Abstract
ReaxFF is a computationally efficient force field to simulate complex reactive dynamics in extended molecular models with diverse chemistries, if reliable force-field parameters are available for the chemistry of interest. If not, they must be calibrated by minimizing the error ReaxFF makes on a relevant training set. Because this optimization is far from trivial, many methods, in particular genetic algorithms (GAs), have been developed to search for the global optimum in parameter space. Recently, two alternative parameter calibration techniques were proposed, i.e.\ Monte-Carlo Force Field optimizer (MCFF) and Covariance Matrix Adaptation Evolutionary Strategy (CMA-ES), which have the potential to find good parameters at a relatively low computational cost. In this work, these two methods are tested, as implemented in ADF2018, using three ReaxFF training sets, which have previously been used to benchmark GAs. Even though MCFF and CMA-ES should not be considered as exhaustive global optimizers, they can find parameters that are comparable in quality to those obtained with GAs. We observe that CMA-ES leads to slightly better results and is less sensitive to the initial guess of the parameters. Concrete recipes are provided for obtaining similar results with new training sets.

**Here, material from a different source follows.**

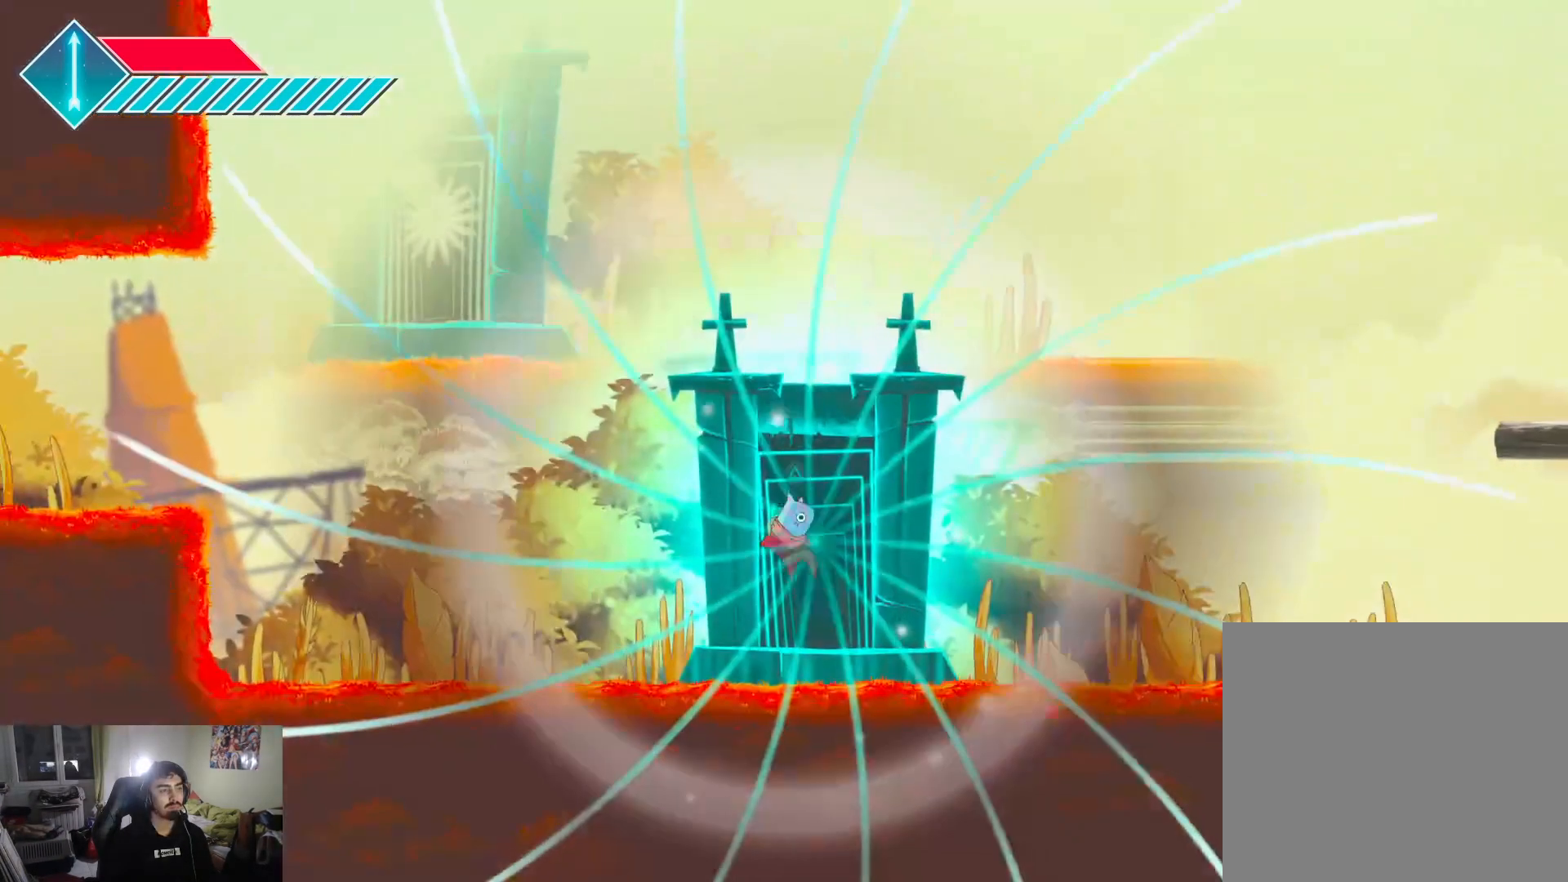
{"buttons": [], "left_stick": "right", "right_stick": "center", "events": []}
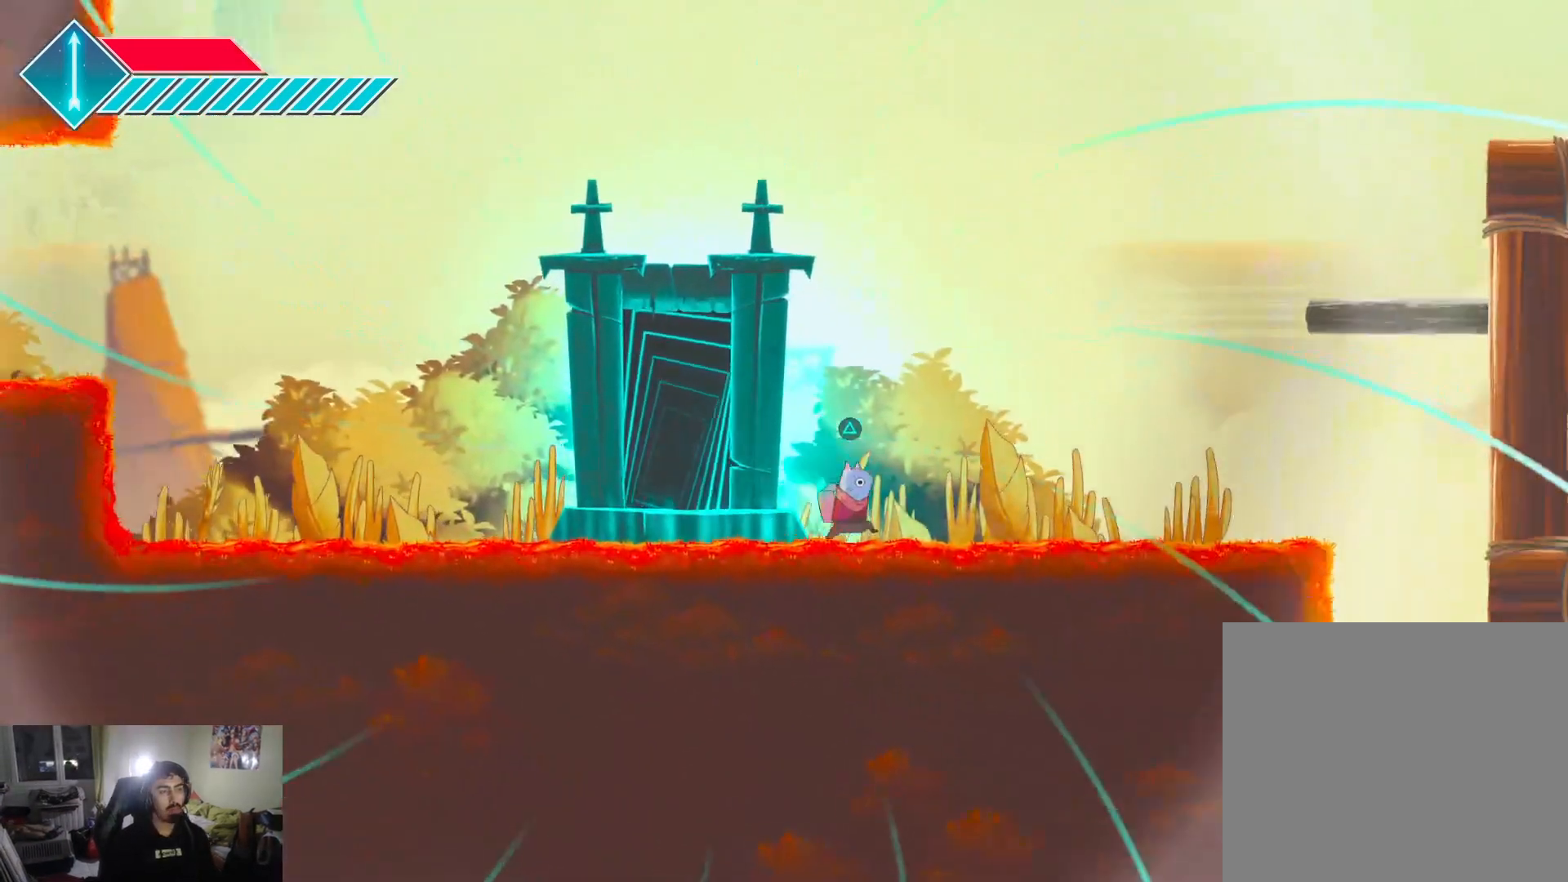
{"buttons": ["CROSS"], "left_stick": "up-right", "right_stick": "center", "events": [[83, "L1", "down"], [267, "L1", "up"], [350, "CROSS", "down"], [350, "left_stick", "up-right"]]}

Besides optimization recipes, a successful ReaxFF parameterization requires the design of a good training set. At every trial set of parameters, ReaxFF is used to optimize molecular geometries in the training set. When the optimization of some geometries fails easily, it becomes increasingly difficult to find the optimal parameters. We have addressed this issue by fixing several bugs in the ReaxFF forces and by improving the robustness of the geometry optimization. These improvements cannot eliminate all geometry convergence issues and we recommend to avoid very flexible geometries in the training set.
Both MCFF and CMA-ES are still liable to converge to sub- or near-optimal parameters, which we detected by repeating the calibration with different random seeds. The existence of distinct near-optimal parameter vectors is a general pattern throughout our study and provides opportunities to improve the training set or to detect overfitting artifacts.